Digitalcourage
- Formation: 1987
- Type: Registered association
- Purpose: Politics, freedom, privacy
- Location: Bielefeld, Germany;
- Official language: german, english
- Staff: 13 (2018)
- Website: digitalcourage.de (english version)
- Formerly called: FoeBuD (until Nov 2012)

= Digitalcourage =

German privacy and digital rights organisation

Digitalcourage – known until November 2012 as FoeBuD (Verein zur Förderung des öffentlichen bewegten und unbewegten Datenverkehrs) – is a German privacy and digital rights organisation. Under the motif of preserving "a world worth living in the digital age", Digitalcourage campaigns for civil and human rights, consumer protection, privacy, freedom of information and related issues. The group has links with organisations such as the German Working Group against Data Retention (Arbeitskreis Vorratsdatenspeicherung) and the Chaos Computer Club, and it is a member of the umbrella organisation European Digital Rights.

== Campaigns ==

The group is known for organising the German Big Brother Awards. These negative awards recognise “companies, institutions and persons who act in a prominent and sustained way to invade people's privacy or leak (personal) data to third parties”. An annual award ceremony featuring “winners” in various categories is organised by Digitalcourage.

* [Given data]:
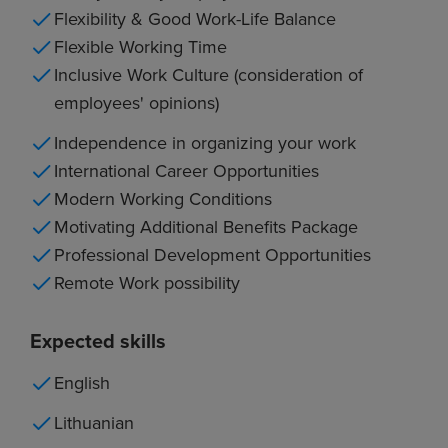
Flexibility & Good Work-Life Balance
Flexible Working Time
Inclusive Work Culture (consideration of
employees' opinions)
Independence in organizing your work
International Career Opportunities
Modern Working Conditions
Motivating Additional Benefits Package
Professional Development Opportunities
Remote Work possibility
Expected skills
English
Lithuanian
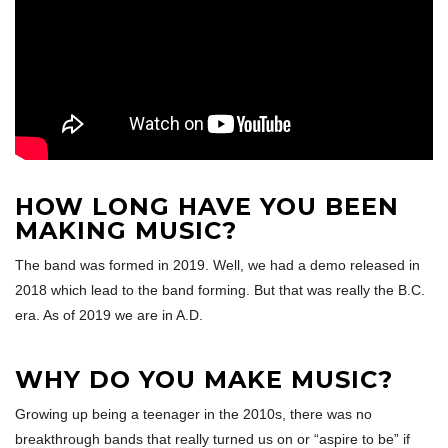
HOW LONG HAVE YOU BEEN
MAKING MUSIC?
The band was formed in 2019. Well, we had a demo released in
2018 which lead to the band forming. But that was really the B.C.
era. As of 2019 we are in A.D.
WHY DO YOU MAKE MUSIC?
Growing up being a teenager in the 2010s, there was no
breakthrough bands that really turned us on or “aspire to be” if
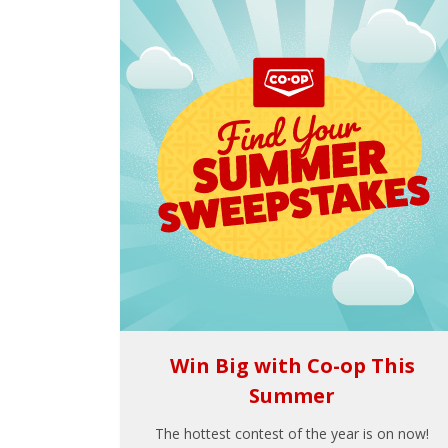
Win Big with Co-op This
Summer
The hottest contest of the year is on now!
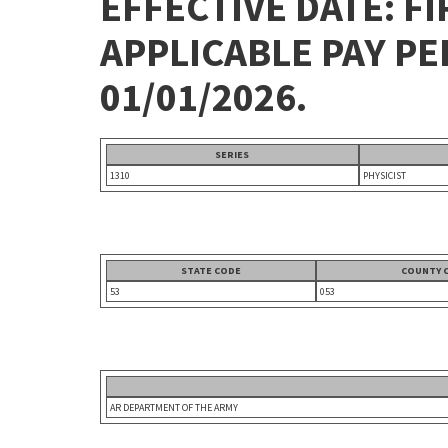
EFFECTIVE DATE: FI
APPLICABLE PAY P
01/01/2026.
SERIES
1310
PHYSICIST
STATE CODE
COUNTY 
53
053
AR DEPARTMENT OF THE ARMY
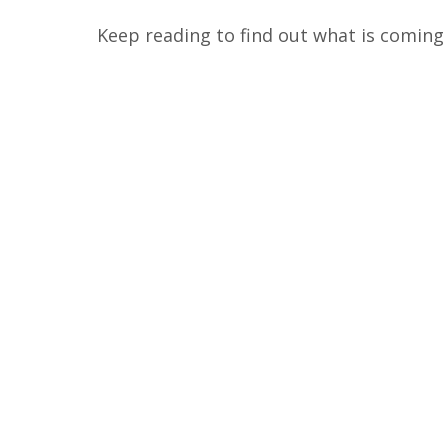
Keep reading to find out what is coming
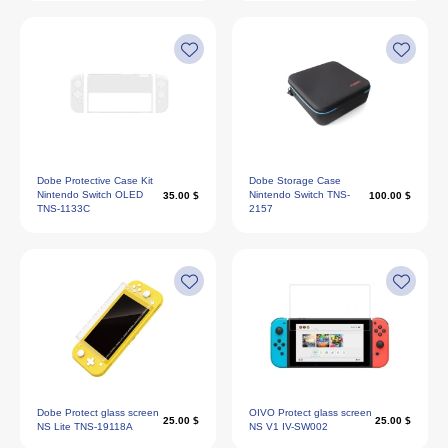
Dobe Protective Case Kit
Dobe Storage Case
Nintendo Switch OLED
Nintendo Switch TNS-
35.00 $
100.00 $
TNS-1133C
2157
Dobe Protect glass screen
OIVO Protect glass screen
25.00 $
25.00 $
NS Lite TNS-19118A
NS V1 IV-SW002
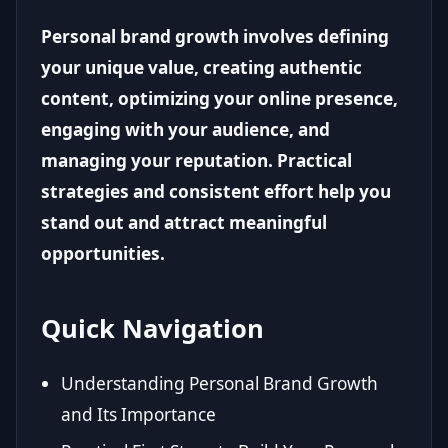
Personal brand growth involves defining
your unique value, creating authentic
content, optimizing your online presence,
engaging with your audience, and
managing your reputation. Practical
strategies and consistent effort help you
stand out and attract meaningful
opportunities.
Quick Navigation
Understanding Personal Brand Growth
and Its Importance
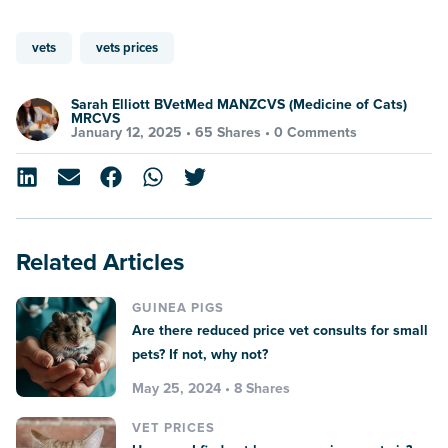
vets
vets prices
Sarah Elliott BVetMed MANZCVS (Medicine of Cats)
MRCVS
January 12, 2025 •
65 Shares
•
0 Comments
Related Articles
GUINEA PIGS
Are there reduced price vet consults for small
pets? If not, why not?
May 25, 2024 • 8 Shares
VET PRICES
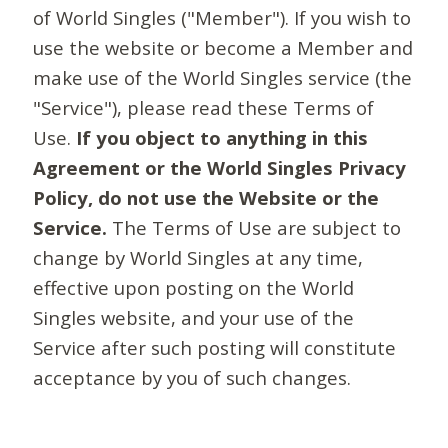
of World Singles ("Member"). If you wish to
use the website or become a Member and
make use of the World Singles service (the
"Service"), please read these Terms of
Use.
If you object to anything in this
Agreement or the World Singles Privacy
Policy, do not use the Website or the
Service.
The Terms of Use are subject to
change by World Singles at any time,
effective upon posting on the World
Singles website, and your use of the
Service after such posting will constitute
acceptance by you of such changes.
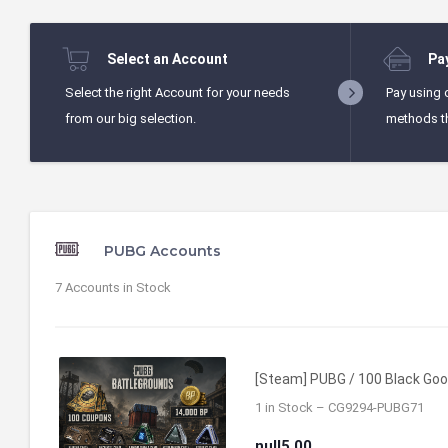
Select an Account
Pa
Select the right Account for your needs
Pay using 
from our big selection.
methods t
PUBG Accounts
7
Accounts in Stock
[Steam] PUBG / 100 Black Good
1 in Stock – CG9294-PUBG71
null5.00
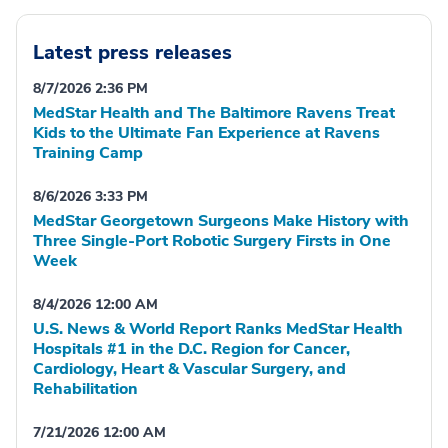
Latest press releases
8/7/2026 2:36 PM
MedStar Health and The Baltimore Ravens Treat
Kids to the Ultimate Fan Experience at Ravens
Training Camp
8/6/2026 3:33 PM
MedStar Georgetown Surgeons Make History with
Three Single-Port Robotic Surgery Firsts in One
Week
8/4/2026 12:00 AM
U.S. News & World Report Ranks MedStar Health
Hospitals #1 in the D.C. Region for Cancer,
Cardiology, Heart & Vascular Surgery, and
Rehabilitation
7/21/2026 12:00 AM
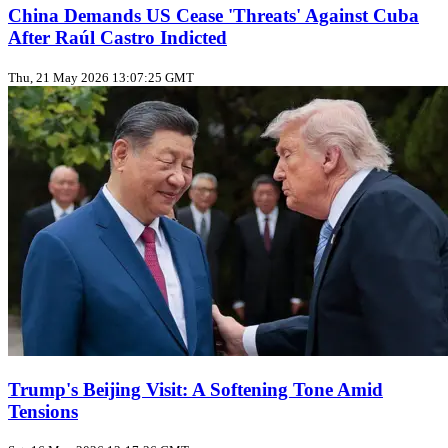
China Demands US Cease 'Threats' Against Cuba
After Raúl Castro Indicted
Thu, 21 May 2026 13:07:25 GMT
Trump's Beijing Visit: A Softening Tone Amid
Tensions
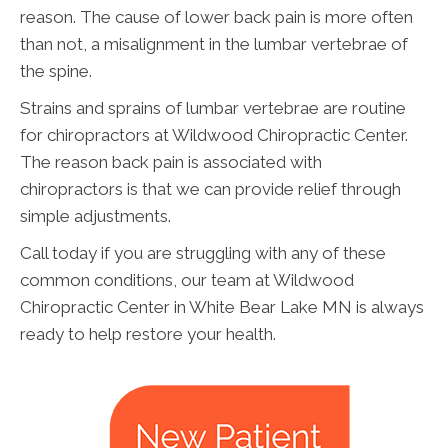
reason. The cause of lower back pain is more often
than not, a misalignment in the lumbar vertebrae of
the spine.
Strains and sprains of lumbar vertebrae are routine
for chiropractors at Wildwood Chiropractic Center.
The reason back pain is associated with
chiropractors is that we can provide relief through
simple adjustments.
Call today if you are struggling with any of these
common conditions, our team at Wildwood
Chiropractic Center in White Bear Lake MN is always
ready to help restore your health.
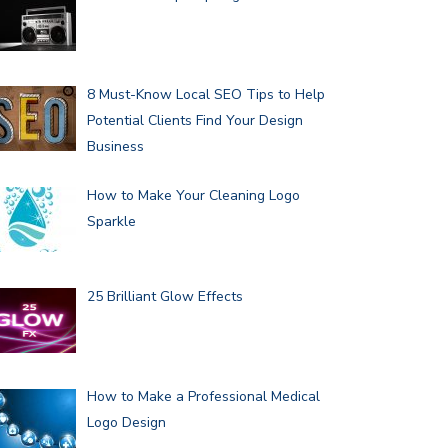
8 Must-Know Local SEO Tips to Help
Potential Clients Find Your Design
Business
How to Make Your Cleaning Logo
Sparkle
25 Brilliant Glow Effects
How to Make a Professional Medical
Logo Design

* [What to do]:
a – Reproduce the Digitalcourage text verbatim from "Digitalcourage – known" to "European Digital Rights.".
b – Name every organization that the Digitalcourage text identifies as one with which the group has links or of which it is a member.
c – Using the Digitalcourage text, answer these questions:
(i) In which city is the organization located?
(ii) Until what month and year was it known as FoeBuD?
(iii) Which awards is the group known for organizing?

* [Answers by item]:
a –
Digitalcourage – known until November 2012 as FoeBuD (Verein zur Förderung des öffentlichen bewegten und unbewegten Datenverkehrs) – is a German privacy and digital rights organisation. Under the motif of preserving "a world worth living in the digital age", Digitalcourage campaigns for civil and human rights, consumer protection, privacy, freedom of information and related issues. The group has links with organisations such as the German Working Group against Data Retention (Arbeitskreis Vorratsdatenspeicherung) and the Chaos Computer Club, and it is a member of the umbrella organisation European Digital Rights.

b –
- German Working Group against Data Retention (Arbeitskreis Vorratsdatenspeicherung)
- Chaos Computer Club
- European Digital Rights

c –
(i) Bielefeld, Germany
(ii) November 2012
(iii) The German Big Brother Awards